Agentic Capabilities: On BrowseComp, K2.5 achieves 60.6% without context management and 74.9% with Discard-all context management, outperforming GPT-5.2 (65.8%), Claude Opus 4.5 (37.0%), and Gemini 3 Pro (37.8%). On DeepSearchQA (77.1%), K2.5 leads all evaluated models.

Vision Understanding: K2.5 scores 78.5% on MMMU-Pro, 84.2% on MathVision, and 92.3% on OCRBench. It also achieves 86.6% on VideoMMU and sets new global records in long-video comprehension with 75.9% on LVBench and 79.8% on LongVideoBench.

Computer Use: On OSWorld-Verified, K2.5 achieves a 63.3% success rate on GUI actions, remaining competitive with Claude Opus 4.5 (66.3%) and substantially outperforming open-source models like Qwen3-VL-235B-A22B (38.1%).
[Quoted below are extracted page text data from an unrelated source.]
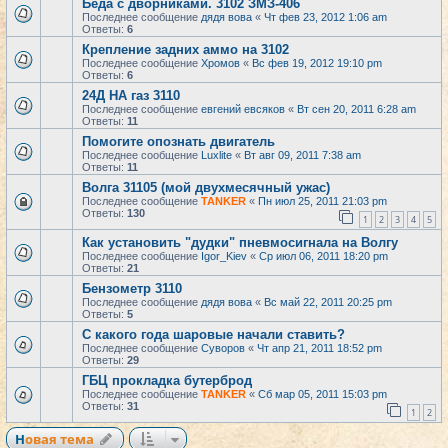
Беда с дворниками. 3102 ЗМЗ-406
Последнее сообщение
дядя вова
«
Чт фев 23, 2012 1:06 am
Ответы:
6
Крепление задних аммо на 3102
Последнее сообщение
Хромов
«
Вс фев 19, 2012 19:10 pm
Ответы:
6
24Д НА газ 3110
Последнее сообщение
евгений евсяков
«
Вт сен 20, 2011 6:28 am
Ответы:
11
Помогите опознать двигатель
Последнее сообщение
Luxlite
«
Вт авг 09, 2011 7:38 am
Ответы:
11
Волга 31105 (мой двухмесячный ужас)
Последнее сообщение
TANKER
«
Пн июл 25, 2011 21:03 pm
Ответы:
130
1
2
3
4
5
Как установить "дудки" пневмосигнала на Волгу
Последнее сообщение
Igor_Kiev
«
Ср июл 06, 2011 18:20 pm
Ответы:
21
Бензометр 3110
Последнее сообщение
дядя вова
«
Вс май 22, 2011 20:25 pm
Ответы:
5
С какого года шаровые начали ставить?
Последнее сообщение
Суворов
«
Чт апр 21, 2011 18:52 pm
Ответы:
29
ГБЦ прокладка бутерброд
Последнее сообщение
TANKER
«
Сб мар 05, 2011 15:03 pm
Ответы:
31
1
2
Новая тема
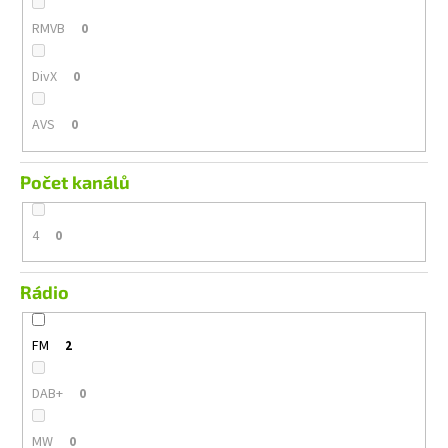
RMVB
0
DivX
0
AVS
0
Počet kanálů
4
0
Rádio
FM
2
DAB+
0
MW
0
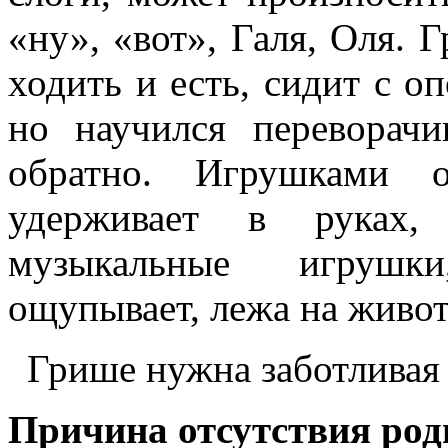
«ну», «вот», Галя, Оля. 
ходить и есть, сидит с о
но научился переворач
обратно. Игрушками о
удерживает в руках,
музыкальные игрушки
ощупывает, лежа на живот
Грише нужна заботливая 
Причина отсутствия род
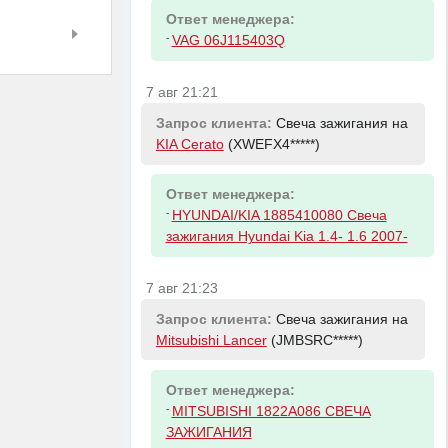
Ответ менеджера:
-
VAG 06J115403Q
7 авг 21:21
Запрос клиента:
Свеча зажигания на
KIA Cerato
(XWEFX4*****)
Ответ менеджера:
-
HYUNDAI/KIA 1885410080 Свеча
зажигания Hyundai Kia 1.4- 1.6 2007-
7 авг 21:23
Запрос клиента:
Свеча зажигания на
Mitsubishi Lancer
(JMBSRC*****)
Ответ менеджера:
-
MITSUBISHI 1822A086 СВЕЧА
ЗАЖИГАНИЯ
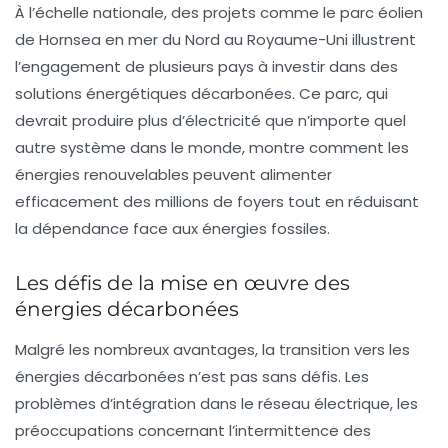
À l’échelle nationale, des projets comme le parc éolien
de Hornsea en mer du Nord au Royaume-Uni illustrent
l’engagement de plusieurs pays à investir dans des
solutions énergétiques décarbonées. Ce parc, qui
devrait produire plus d’électricité que n’importe quel
autre système dans le monde, montre comment les
énergies renouvelables peuvent alimenter
efficacement des millions de foyers tout en réduisant
la dépendance face aux énergies fossiles.
Les défis de la mise en œuvre des
énergies décarbonées
Malgré les nombreux avantages, la transition vers les
énergies décarbonées n’est pas sans défis. Les
problèmes d’intégration dans le réseau électrique, les
préoccupations concernant l’intermittence des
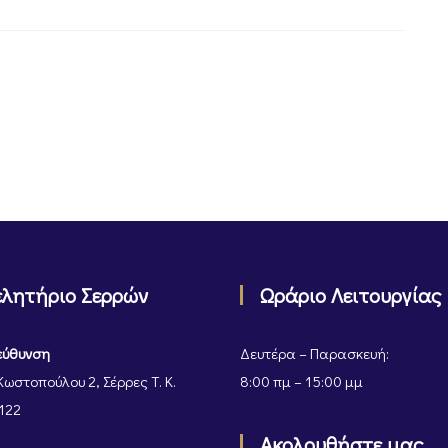
ελητήριο Σερρών
Ωράριο Λειτουργίας
εύθυνση
Δευτέρα – Παρασκευή:
Κωστοπούλου 2, Σέρρες Τ. Κ.
8:00 πμ – 15:00 μμ
122
Ακολουθήστε μας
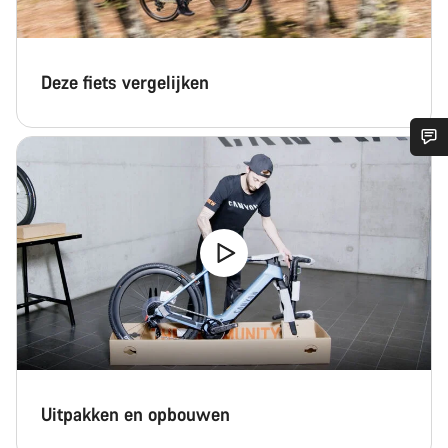
Deze fiets vergelijken
Heb je hulp nodig?
Onze deskundige medewerkers helpen je graag bij al je
vragen.
Start Chat
Sluiten
Uitpakken en opbouwen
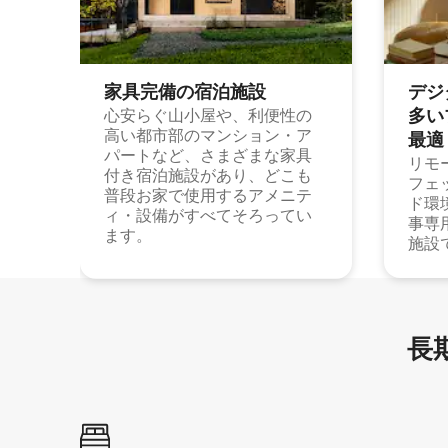
家具完備の宿⁠泊⁠施⁠設
デジ
多⁠いプ
心安らぐ山小屋や、利便性の
高い都市部のマンション・ア
最⁠適
パートなど、さまざまな家具
リモ
付き宿泊施設があり、どこも
フェ
普段お家で使用するアメニテ
ド環
ィ・設備がすべてそろってい
事専
ます。
施設
長期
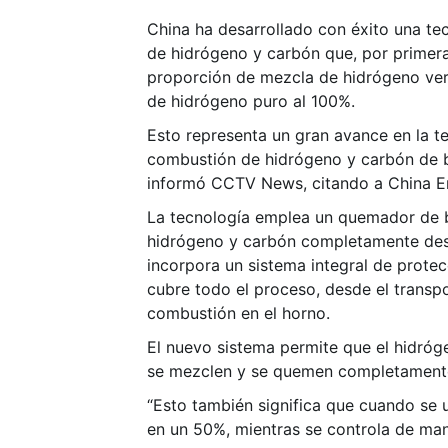
China ha desarrollado con éxito una t
de hidrógeno y carbón que, por primera
proporción de mezcla de hidrógeno ve
de hidrógeno puro al 100%.
Esto representa un gran avance en la t
combustión de hidrógeno y carbón de b
informó CCTV News, citando a China E
La tecnología emplea un quemador de 
hidrógeno y carbón completamente des
incorpora un sistema integral de prote
cubre todo el proceso, desde el transp
combustión en el horno.
El nuevo sistema permite que el hidróg
se mezclen y se quemen completamente
“Esto también significa que cuando se 
en un 50%, mientras se controla de man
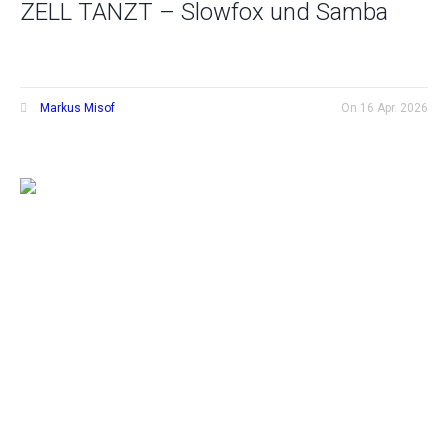
ZELL TANZT – Slowfox und Samba
Markus Misof
On
16 Apr. 2026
On WebArena, K2.5 achieves 58.9%, surpassing OpenAI's Operator (58.1%).

Model Architecture Overview

Kimi K2.5 builds on the Kimi K2 language model—a 1.04 trillion total parameter MoE model utilizing 384 experts with 8 activated per token (32 billion activated parameters). The multimodal architecture consists of three components: MoonViT-3D (vision encoder), an MLP projector, and the Kimi K2 MoE language model. Pre-training processes approximately 15 trillion tokens across three stages: standalone ViT training (1T tokens), joint pre-training at 4K sequence length (15T tokens), and mid-training on high-quality data with long-context activation up to 262K sequence length.